Back to Barth. Right off the bat, at the very beginning of Einführung in die evangelische Theologie, he offends me by making a very familiar assertion: that everyone has a God or gods and that therefore everyone is a theologian. Over and over again in "modern," "enlightened" Christianity there's this attempt to drag everyone down to their level. Is this sort of thing familiar to me because the contemporary theologians I know are all, directly or indirectly, influenced by Barth? Or does Barth merely swim in the same putrid stream as they? What about apes, Karl? Are they all theologians too? And dogs and cats?
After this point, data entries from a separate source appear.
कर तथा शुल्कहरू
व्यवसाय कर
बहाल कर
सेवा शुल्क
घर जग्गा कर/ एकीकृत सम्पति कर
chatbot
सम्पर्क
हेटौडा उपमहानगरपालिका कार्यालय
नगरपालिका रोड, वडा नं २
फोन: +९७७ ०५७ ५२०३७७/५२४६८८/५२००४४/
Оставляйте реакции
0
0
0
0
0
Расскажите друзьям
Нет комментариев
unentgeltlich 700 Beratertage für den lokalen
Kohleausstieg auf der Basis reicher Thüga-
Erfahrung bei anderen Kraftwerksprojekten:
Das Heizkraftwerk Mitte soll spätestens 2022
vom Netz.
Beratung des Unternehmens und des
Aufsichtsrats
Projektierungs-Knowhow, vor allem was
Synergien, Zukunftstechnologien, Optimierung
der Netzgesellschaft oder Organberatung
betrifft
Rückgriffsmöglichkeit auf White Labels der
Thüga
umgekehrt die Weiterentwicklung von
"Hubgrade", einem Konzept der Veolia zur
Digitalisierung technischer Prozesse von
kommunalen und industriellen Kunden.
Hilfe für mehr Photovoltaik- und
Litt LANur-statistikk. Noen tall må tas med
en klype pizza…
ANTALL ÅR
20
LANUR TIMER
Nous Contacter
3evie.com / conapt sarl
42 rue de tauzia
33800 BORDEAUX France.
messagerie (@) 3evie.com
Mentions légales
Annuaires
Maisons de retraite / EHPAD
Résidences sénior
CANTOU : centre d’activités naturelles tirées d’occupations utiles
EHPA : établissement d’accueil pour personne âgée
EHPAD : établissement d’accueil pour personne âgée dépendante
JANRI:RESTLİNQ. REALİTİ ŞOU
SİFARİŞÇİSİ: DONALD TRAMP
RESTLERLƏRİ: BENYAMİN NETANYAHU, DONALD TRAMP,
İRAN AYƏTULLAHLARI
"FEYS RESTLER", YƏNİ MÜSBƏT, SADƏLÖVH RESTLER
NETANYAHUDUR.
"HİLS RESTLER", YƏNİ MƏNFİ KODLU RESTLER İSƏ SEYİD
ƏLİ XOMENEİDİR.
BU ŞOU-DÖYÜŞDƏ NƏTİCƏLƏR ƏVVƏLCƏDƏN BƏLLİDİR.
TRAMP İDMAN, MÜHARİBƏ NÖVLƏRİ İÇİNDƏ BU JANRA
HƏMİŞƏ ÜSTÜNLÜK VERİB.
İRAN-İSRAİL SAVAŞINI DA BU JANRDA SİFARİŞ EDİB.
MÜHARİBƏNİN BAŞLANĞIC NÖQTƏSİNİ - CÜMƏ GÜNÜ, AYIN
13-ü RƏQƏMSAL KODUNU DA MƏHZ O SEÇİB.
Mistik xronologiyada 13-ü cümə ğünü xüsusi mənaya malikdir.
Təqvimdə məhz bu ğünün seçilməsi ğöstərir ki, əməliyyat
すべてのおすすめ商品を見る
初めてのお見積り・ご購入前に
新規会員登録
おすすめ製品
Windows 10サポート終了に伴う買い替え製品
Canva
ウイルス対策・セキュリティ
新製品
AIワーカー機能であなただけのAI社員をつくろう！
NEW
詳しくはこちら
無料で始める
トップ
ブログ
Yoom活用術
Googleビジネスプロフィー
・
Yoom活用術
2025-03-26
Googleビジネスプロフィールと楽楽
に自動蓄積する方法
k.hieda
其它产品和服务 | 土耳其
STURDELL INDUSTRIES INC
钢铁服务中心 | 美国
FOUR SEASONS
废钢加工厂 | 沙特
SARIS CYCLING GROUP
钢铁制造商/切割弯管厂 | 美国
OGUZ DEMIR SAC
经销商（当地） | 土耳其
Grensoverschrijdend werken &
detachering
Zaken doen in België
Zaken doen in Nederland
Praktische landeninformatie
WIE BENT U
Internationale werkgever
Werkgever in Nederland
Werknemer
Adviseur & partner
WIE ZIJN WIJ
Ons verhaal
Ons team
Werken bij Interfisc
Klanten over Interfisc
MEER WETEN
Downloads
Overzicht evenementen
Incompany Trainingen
I don't want to assume things and then believe them -- I'll leave that to Barth and his ilk -- but I wonder whether Barth would entertain for a moment my question about apes and cats and dogs and whether they, too, are all theologians. Most theologians, of course, would dismiss such a thought with a contemptuous snort, betraying that their image of mankind comes not from science, because of course science tells us that we share our DNA with other species, and they evolve just as we do (some of us anyway), but from the Genesis legend, which portrays man as a thing apart. (Unfortunately many biologists obviously still follow the Genesis legend rather than science inasmuch as they reject out of hand, in the face of ever-mounting evidence, the very possibility that animals may possess certain qualities and states of consciousness traditionally -- at least in the Judeo-Christian-Islamic tradition -- thought to belong to mankind alone.)

Barth says that "we" -- presumably "we humans" -- are all theologians, and then he loses me even more thoroughly by revealing that the theology he follows has all to do with the Bible and particularly with the Gospels, the Evangelium, that God Himself, the Creator of All, the Infinite, has expressed Himself most clearly in Bible, and in the Bible especially in the New Testament, and in the New Testament especially in the Gospels. (Note the complete contrast to pagan Roman piety or modern multiculturalism.) He wrote that in 1962, after centuries of textual criticism of the Old and New Testaments, after the discoveries of the Dead Sea Scrolls and the Nag Hammadi library and thousands of scraps of papyrii at Oxyrhynchus, and he is considered by many Christian theologians to still represent the state of the art of theology, and that's just about the most damning thing I can think of to say about Christian theology. So many books in this world, such a big world, so many discoveries piling up concerning the world around us and things long ago, and we can see so far and ever farther beyond this Earth into regions which make it look tiny indeed, and the man many Christian theologians call the greatest philosopher of the 20th century insisted that the key to understanding Everything is distilled into Matthew, Mark, Luke and John. It was a pretty silly notion when those four books were freshly written, and the more we learn the sillier, the more infuriatingly, arbitrarily narrow-minded it becomes.